Gallagher predicted that Trump and Newsom will figure out a way to work together this time, too, despite the heated rhetoric around the Los Angeles fires.

“Behind closed doors, these guys seem to be able to find ways to cooperate, even if they don’t do so publicly,” he said.

Trump’s demands of Newsom are the same ones he made in 2019 and 2020, and reiterated both on the 2024 campaign trail and in the days since the fires started. He wants the governor to “open up the water main” and allow “beautiful, clean, freshwater to FLOW INTO CALIFORNIA!” as Trump recently wrote online.

Trump’s phrasing is a vast oversimplification, and his linking of the dispute over statewide water delivery to hydrants in Los Angeles is off base.

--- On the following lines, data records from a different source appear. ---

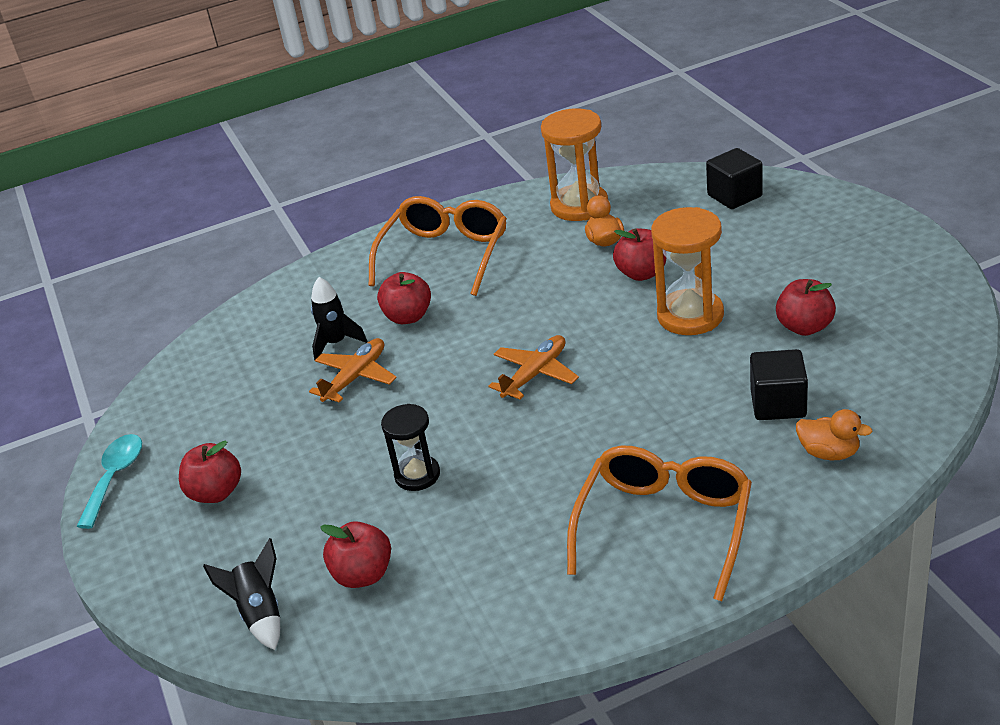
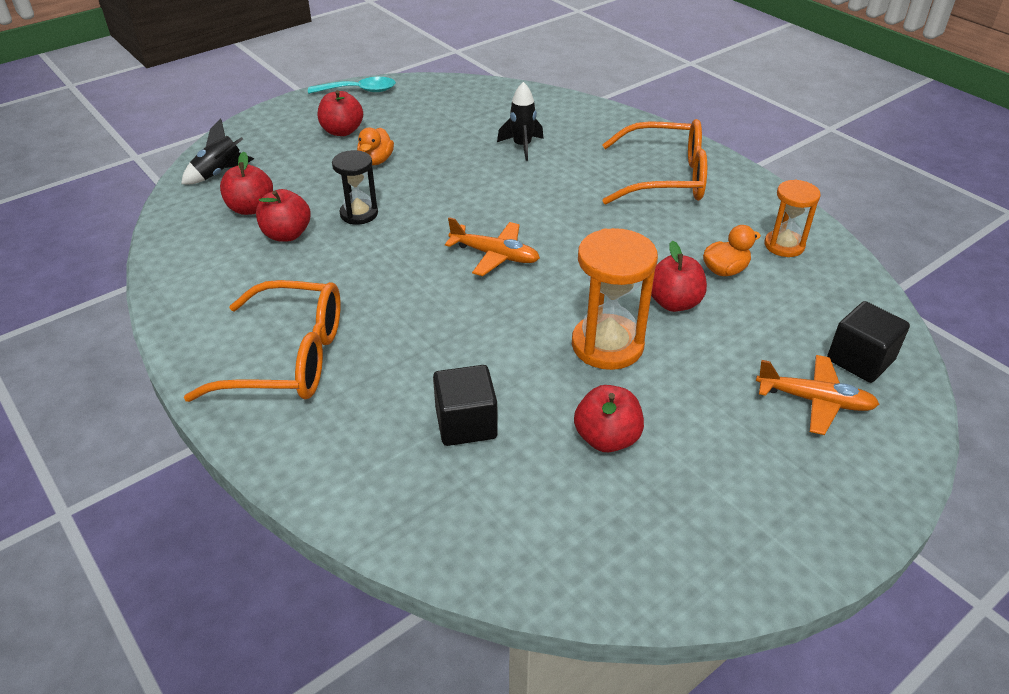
camera: 70 degrees right, 5 degrees up
(356, 377) = (478, 164): orange plane -> orange plane (815, 400)
(408, 317) = (565, 174): red apple -> red apple (287, 234)
(579, 206) = (784, 245): orange hourglass -> orange hourglass, size x0.63
(829, 453) = (388, 469): orange duck -> orange duck (376, 161)

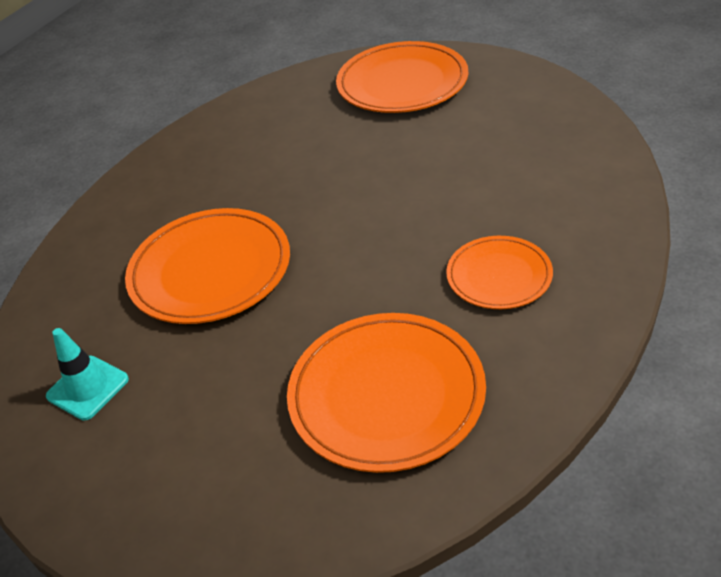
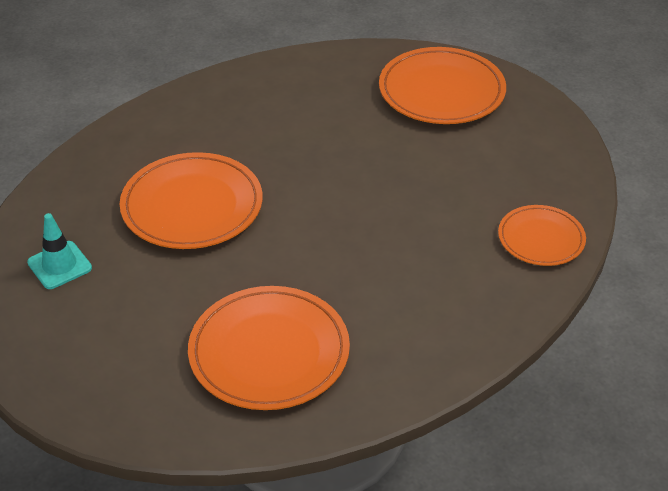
camera: 15 degrees right, 0 degrees up
(499, 276) = (410, 294): orange plate -> orange plate (541, 239)

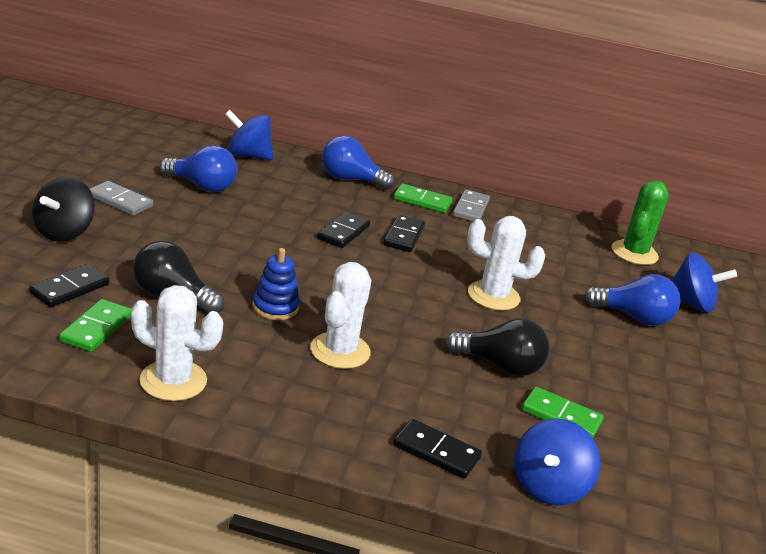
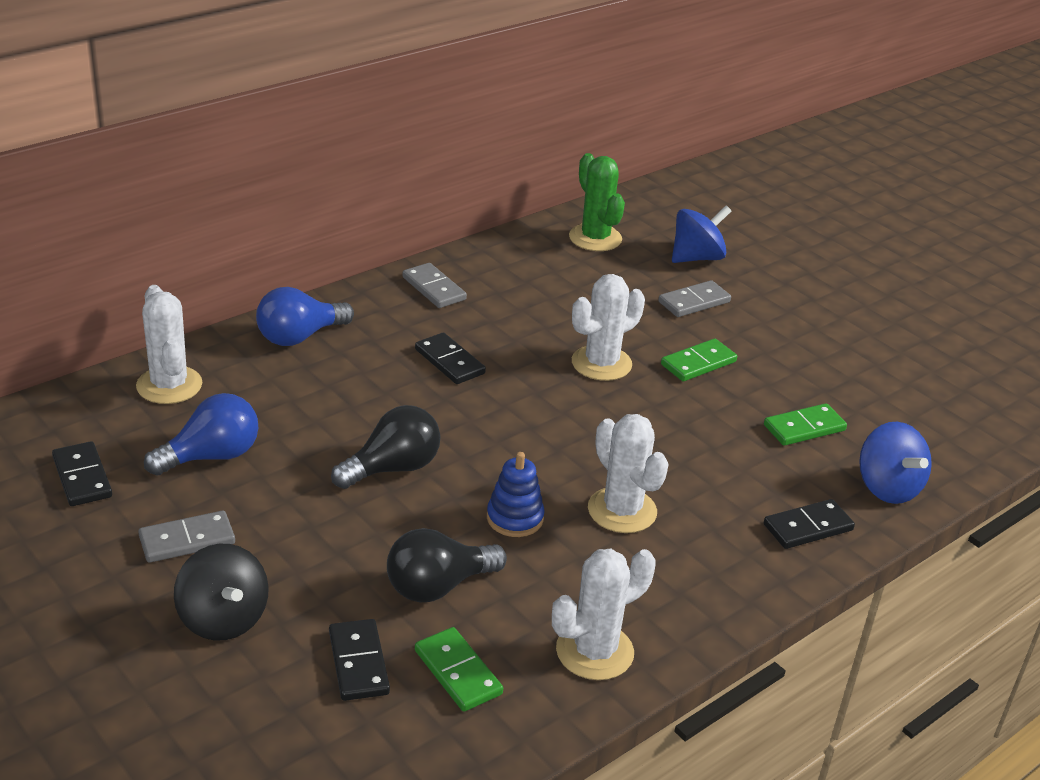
camera: 50 degrees left, 5 degrees up
(248, 155) = (169, 385): blue spinning top -> white cactus
(343, 232) = (408, 399): black domino -> black domino (82, 477)
(422, 201) = (390, 312): green domino -> green domino (698, 363)
(500, 366) = (712, 422): black light bulb -> black light bulb (392, 468)
(633, 317) = (694, 302): blue light bulb -> grey domino

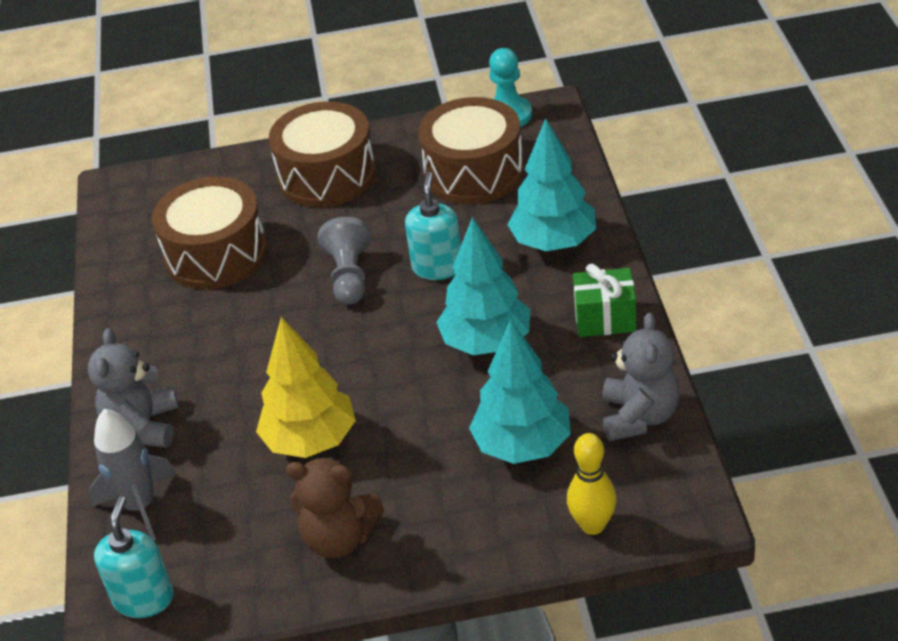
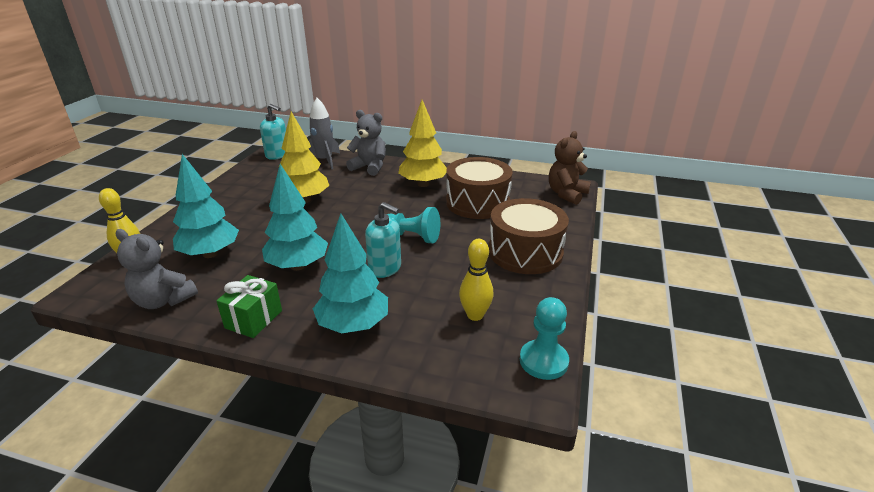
camera: 110 degrees right, 10 degrees down
(181, 332) = (423, 184): none -> yellow tree
(339, 538) = (240, 194): brown teddy bear -> brown teddy bear (566, 194)
(349, 276) = (412, 236): grey pawn -> turquoise pawn
(474, 172) = (475, 315): brown drum -> yellow bowling pin

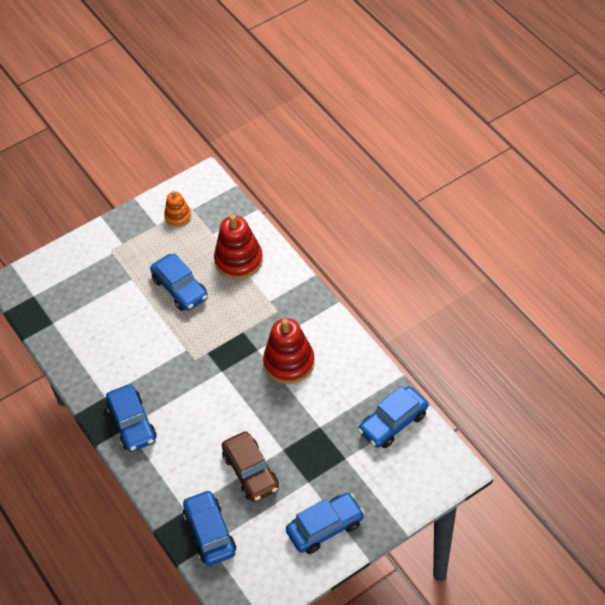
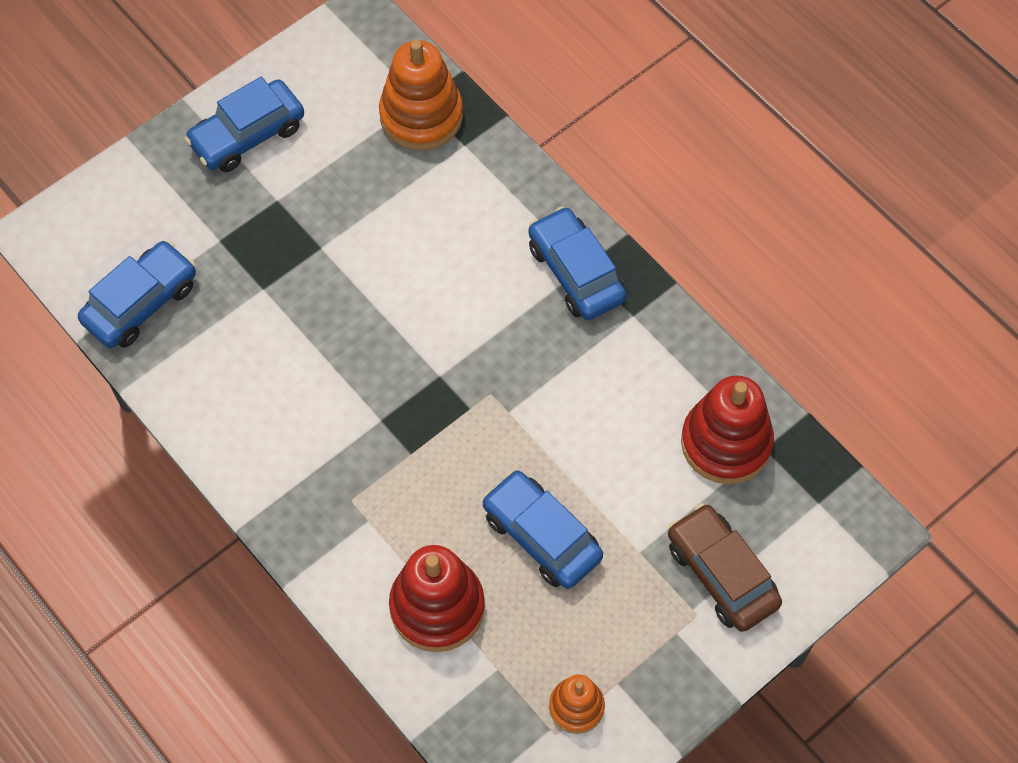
camera: 170 degrees right, 10 degrees up
(210, 533) = (421, 116): blue car -> orange stacking toy
(251, 472) = (369, 208): brown car -> brown car (721, 574)
(289, 363) = (322, 398): red stacking toy -> red stacking toy (726, 443)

At the heart of it, he and Newsom disagree about how much water should be pumped out of the state’s main rivers, which combine in the Sacramento-San Joaquin River Delta, to the drier farms of the Central Valley and cities of Southern California, and how much water should be kept in the ecosystem to keep declining fish populations alive, including the Delta smelt, a frequent Trump target.

As POLITICO reported, their separate plans for the pumps make only marginal differences in actual water deliveries, and California reservoirs of late have been flush with water, but the plans have taken on a political life of their own.

“The delta water issues have absolutely nothing to do with the fires in LA.,” said Karen Skelton, a Democratic strategist from California and former senior Biden Energy Department official. “Spending even 10 seconds answering [Trump’s] inane comments would be political malpractice and this governor has much more serious things to worry about.”

That doesn’t mean the insults won’t keep coming.

Calling Newsom a “slimy politician,” the Trump official contended the then-president “was there for California when he needed to be,” citing Trump’s signing of a 2020 memorandum that allowed the federal government to send additional water from Northern California to central and southern parts of the state. Newsom sued, arguing that doing so endangered some fish species nearing extinction.

Trump has also repeatedly criticized the state over its forest management, reviving attacks when wildfires burned in 2018, 2019 and 2020, points Newsom officials push back hard on, emphasizing the 700,000-plus acres the state has fireproofed.

Newsom had mostly kept his past dealings with Trump private. But last fall, after a report by POLITICO’s E&E News found Trump was partisan in response to disasters and hesitated to give aid to areas he considered politically hostile, the governor told POLITICO about what he described as a surreal experience.

He said Trump was obsessed with the topic of disaster relief — to the point he was “threatening to withhold the money, unless I do his bidding on the Endangered Species Act and break the law and decide to go and find some big wrench so I can open the spigot [and] flood everything, and there’ll be more peaches and pears for everyone.”

“He was very threatening,” Newsom said. “He was telling me right before the [2020] election, ‘You better work with me now, because I’m going to get reelected and you’re going down on this.’”

Trump will likely soon be in touch with North Dakota Gov. Doug Burgum on some federal decisions related to the fire. Burgum, his nominee for Interior secretary, has remained busy on Capitol Hill this week preparing for his upcoming confirmation hearings.

Burgum and Newsom know each other and have worked together through the Western Governors Association, and the two were seen sharing a friendly handshake in front of a gaggle of reporters in September, ahead of the Philadelphia debate between Trump and Harris.

The Trump official said the president-elect “has always expressed a willingness to work with anybody, especially when it’s in the interest of the American people.”